Please copy the records exactly as they appear, with all pictures left out.

(Available data Opens)

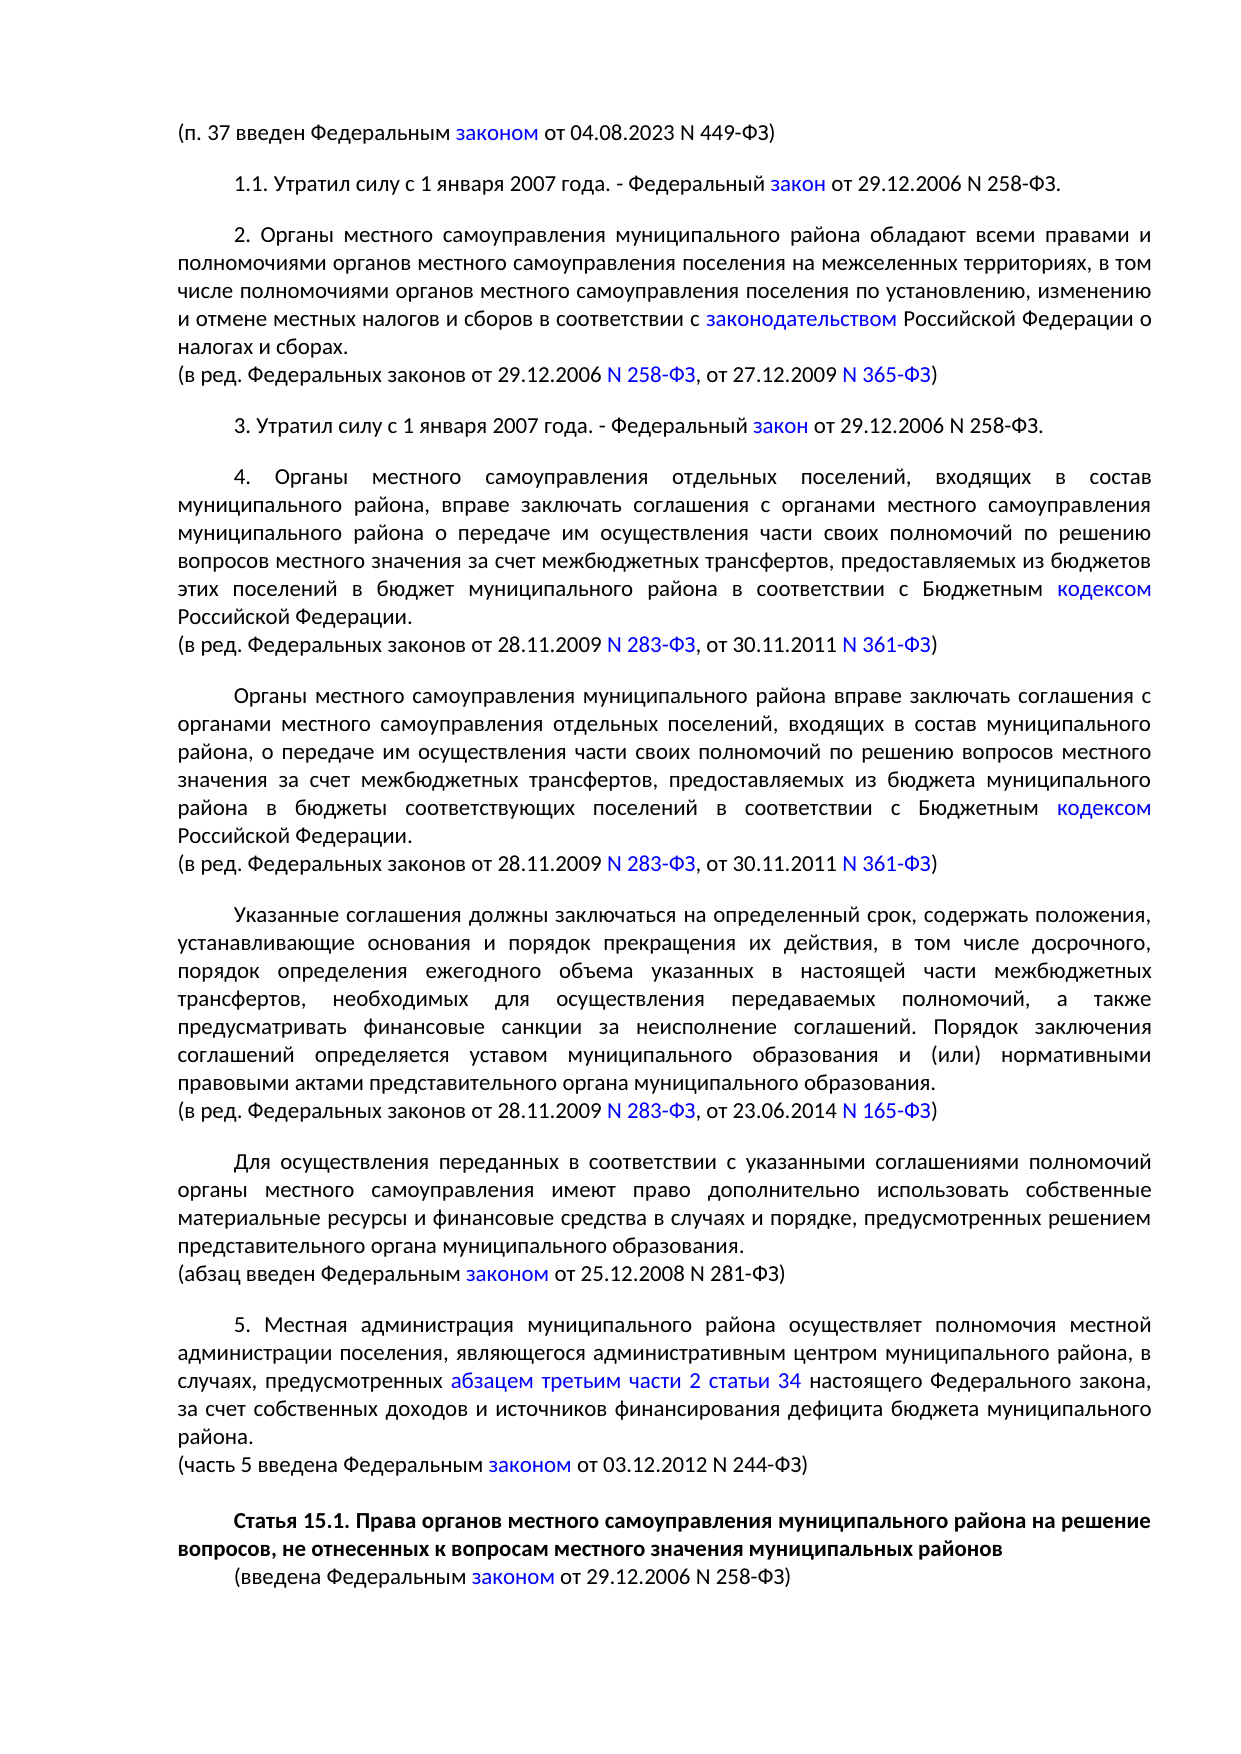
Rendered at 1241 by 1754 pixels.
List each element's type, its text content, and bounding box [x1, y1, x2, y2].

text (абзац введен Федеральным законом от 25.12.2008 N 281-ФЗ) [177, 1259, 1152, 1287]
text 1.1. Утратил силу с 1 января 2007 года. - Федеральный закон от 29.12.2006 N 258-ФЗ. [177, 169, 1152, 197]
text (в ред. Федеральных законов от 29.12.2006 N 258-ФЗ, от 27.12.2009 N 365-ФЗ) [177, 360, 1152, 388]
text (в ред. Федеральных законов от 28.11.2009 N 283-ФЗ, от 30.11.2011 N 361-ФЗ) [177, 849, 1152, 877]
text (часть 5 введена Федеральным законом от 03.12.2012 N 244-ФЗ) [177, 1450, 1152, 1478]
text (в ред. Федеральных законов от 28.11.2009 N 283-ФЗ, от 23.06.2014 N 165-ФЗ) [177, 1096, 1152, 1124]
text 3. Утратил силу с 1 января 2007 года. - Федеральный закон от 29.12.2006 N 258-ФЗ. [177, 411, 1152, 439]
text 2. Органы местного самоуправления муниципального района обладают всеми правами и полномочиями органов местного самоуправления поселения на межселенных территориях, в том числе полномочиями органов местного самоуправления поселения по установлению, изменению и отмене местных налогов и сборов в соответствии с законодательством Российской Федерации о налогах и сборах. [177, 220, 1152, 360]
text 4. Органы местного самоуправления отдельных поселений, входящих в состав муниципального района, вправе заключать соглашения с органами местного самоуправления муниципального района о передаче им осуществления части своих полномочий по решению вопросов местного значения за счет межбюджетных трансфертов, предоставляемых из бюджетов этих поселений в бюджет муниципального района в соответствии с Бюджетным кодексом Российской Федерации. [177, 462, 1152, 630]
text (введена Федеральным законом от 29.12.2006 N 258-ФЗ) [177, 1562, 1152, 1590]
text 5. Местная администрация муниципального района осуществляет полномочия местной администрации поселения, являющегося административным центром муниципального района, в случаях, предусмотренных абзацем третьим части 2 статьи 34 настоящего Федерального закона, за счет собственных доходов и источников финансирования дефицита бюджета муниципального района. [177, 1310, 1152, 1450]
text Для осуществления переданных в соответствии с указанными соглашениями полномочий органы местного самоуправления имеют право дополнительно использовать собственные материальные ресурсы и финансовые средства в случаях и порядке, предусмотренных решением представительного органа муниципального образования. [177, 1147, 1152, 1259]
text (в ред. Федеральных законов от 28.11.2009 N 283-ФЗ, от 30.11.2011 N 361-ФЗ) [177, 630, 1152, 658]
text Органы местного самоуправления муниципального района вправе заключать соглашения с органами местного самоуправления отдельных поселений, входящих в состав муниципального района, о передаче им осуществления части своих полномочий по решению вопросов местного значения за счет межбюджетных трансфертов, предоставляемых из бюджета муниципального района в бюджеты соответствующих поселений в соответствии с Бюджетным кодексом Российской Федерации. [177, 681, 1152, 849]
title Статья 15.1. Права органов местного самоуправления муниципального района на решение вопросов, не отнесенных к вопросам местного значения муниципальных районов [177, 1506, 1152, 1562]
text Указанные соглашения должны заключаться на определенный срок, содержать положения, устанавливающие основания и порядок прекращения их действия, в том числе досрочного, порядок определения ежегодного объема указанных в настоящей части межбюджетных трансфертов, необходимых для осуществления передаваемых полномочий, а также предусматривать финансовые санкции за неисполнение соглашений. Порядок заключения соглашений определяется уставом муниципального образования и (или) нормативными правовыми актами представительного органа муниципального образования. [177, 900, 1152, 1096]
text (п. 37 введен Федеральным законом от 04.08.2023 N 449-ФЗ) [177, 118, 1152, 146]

(Available data Closes)

Reply to the exercise:
Rendered at 1241 by 1754 pixels.
List each element's type, its text content, and bounding box [x1, y1, x2, y2].

text (абзац введен Федеральным законом от 25.12.2008 N 281-ФЗ) [177, 1259, 1152, 1287]
text 1.1. Утратил силу с 1 января 2007 года. - Федеральный закон от 29.12.2006 N 258-ФЗ. [177, 169, 1152, 197]
text (в ред. Федеральных законов от 29.12.2006 N 258-ФЗ, от 27.12.2009 N 365-ФЗ) [177, 360, 1152, 388]
text (в ред. Федеральных законов от 28.11.2009 N 283-ФЗ, от 30.11.2011 N 361-ФЗ) [177, 849, 1152, 877]
text (часть 5 введена Федеральным законом от 03.12.2012 N 244-ФЗ) [177, 1450, 1152, 1478]
text (в ред. Федеральных законов от 28.11.2009 N 283-ФЗ, от 23.06.2014 N 165-ФЗ) [177, 1096, 1152, 1124]
text 3. Утратил силу с 1 января 2007 года. - Федеральный закон от 29.12.2006 N 258-ФЗ. [177, 411, 1152, 439]
text 2. Органы местного самоуправления муниципального района обладают всеми правами и полномочиями органов местного самоуправления поселения на межселенных территориях, в том числе полномочиями органов местного самоуправления поселения по установлению, изменению и отмене местных налогов и сборов в соответствии с законодательством Российской Федерации о налогах и сборах. [177, 220, 1152, 360]
text 4. Органы местного самоуправления отдельных поселений, входящих в состав муниципального района, вправе заключать соглашения с органами местного самоуправления муниципального района о передаче им осуществления части своих полномочий по решению вопросов местного значения за счет межбюджетных трансфертов, предоставляемых из бюджетов этих поселений в бюджет муниципального района в соответствии с Бюджетным кодексом Российской Федерации. [177, 462, 1152, 630]
text (введена Федеральным законом от 29.12.2006 N 258-ФЗ) [177, 1562, 1152, 1590]
text 5. Местная администрация муниципального района осуществляет полномочия местной администрации поселения, являющегося административным центром муниципального района, в случаях, предусмотренных абзацем третьим части 2 статьи 34 настоящего Федерального закона, за счет собственных доходов и источников финансирования дефицита бюджета муниципального района. [177, 1310, 1152, 1450]
text Для осуществления переданных в соответствии с указанными соглашениями полномочий органы местного самоуправления имеют право дополнительно использовать собственные материальные ресурсы и финансовые средства в случаях и порядке, предусмотренных решением представительного органа муниципального образования. [177, 1147, 1152, 1259]
text (в ред. Федеральных законов от 28.11.2009 N 283-ФЗ, от 30.11.2011 N 361-ФЗ) [177, 630, 1152, 658]
text Органы местного самоуправления муниципального района вправе заключать соглашения с органами местного самоуправления отдельных поселений, входящих в состав муниципального района, о передаче им осуществления части своих полномочий по решению вопросов местного значения за счет межбюджетных трансфертов, предоставляемых из бюджета муниципального района в бюджеты соответствующих поселений в соответствии с Бюджетным кодексом Российской Федерации. [177, 681, 1152, 849]
title Статья 15.1. Права органов местного самоуправления муниципального района на решение вопросов, не отнесенных к вопросам местного значения муниципальных районов [177, 1506, 1152, 1562]
text Указанные соглашения должны заключаться на определенный срок, содержать положения, устанавливающие основания и порядок прекращения их действия, в том числе досрочного, порядок определения ежегодного объема указанных в настоящей части межбюджетных трансфертов, необходимых для осуществления передаваемых полномочий, а также предусматривать финансовые санкции за неисполнение соглашений. Порядок заключения соглашений определяется уставом муниципального образования и (или) нормативными правовыми актами представительного органа муниципального образования. [177, 900, 1152, 1096]
text (п. 37 введен Федеральным законом от 04.08.2023 N 449-ФЗ) [177, 118, 1152, 146]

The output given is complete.